Japan`s core consumer prices turned positive and rose 0.4 percent in June from a year earlier, marking the fastest pace of increase in nearly five years, data showed, suggesting the government`s efforts to eradicate years of deflation are bearing fruit. The rise in the core consumer price index, which includes oil products but excludes volatile prices of fresh food, compared with economists` median forecast for a 0.3 percent increase, the data from the Ministry of Internal Affairs and Communications showed. It followed a flat reading in May.

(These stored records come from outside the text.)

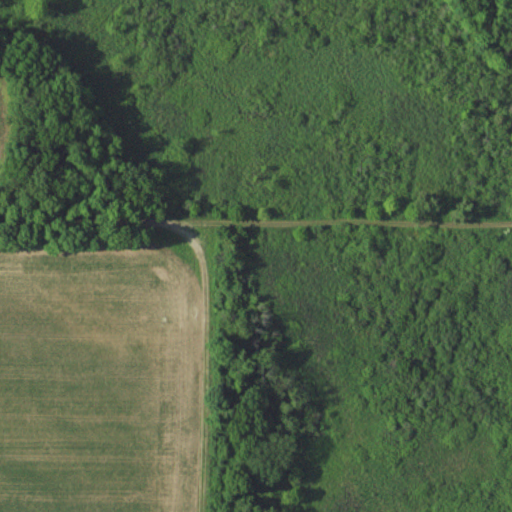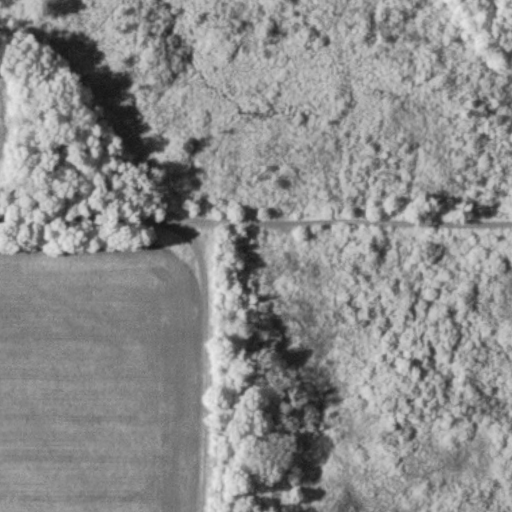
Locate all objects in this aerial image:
road: (255, 218)
road: (209, 365)
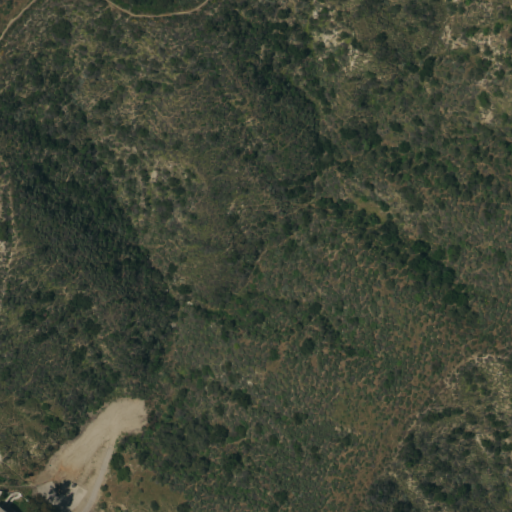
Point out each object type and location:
road: (10, 13)
building: (2, 510)
building: (2, 510)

The unemployment rate in Japan was a seasonally adjusted 3.9 percent in June, the Ministry of Internal Affairs and Communications said. That beat forecasts for 4.0 percent after showing 4.1 percent in May. The job-to-applicant ratio was 0.92 percent, also topping expectations for 0.91 percent and up from 0.90 percent in the previous month. The number of employed persons in June was 63.33 million, an increase of 290,000 or 0.5 percent on year.
Economy of Russia
Russia`s economy expanded at a slower pace than expected in the second quarter, increasing the likelihood that the country will grow at well under 3 per cent this year. Gross domestic product rose at an annual rate of 1.9 per cent between April and June, Andrei Klepach, the deputy economy minister, said, bringing GDP growth for the first half to 1.7 per cent after a particularly weak start to the year.Analysts blamed the low growth on a slowdown in investment, which accounts for about a fifth of Russia`s GDP, as well as weak external demand from key export markets such as the EU. At present, analysts forecast the economy to grow at 2.8 per cent for 2013. Analysts expect growth to pick up significantly in the second half of the year, partially thanks to a weak comparative period in 2012, as well as expectations of a strong harvest.
Russian industrial production rose 0.1% in June compared with a year earlier after contracting by 1.4% in May, data from the Federal Statistics Service showed. In monthly terms, production increased by 0.9% in June. In the first six months of 2013 production grew by 0.1% in annual terms compared with a rise of 3.1% in the same period a year ago.
The mining sector expanded by 3.1% on the year in June, becoming the main driver for the industrial output index. Production in the manufacturing sector fell 1.2% on the year while the utility sector production declined by 0.8%. Weak industrial production activity poses risks for Russia`s economy growth, which is projected at 2.4% for this year but could be slashed to below 2%, as envisaged by the economy ministry`s growth scenarios.
Russia`s consumer inflation slowed to 6.5% in July from 6.9% in June, according to the economy ministry. Inflation is set to slow further thanks to a sound harvest, hitting the central bank`s target range of between 5% and 6% near the end of the year.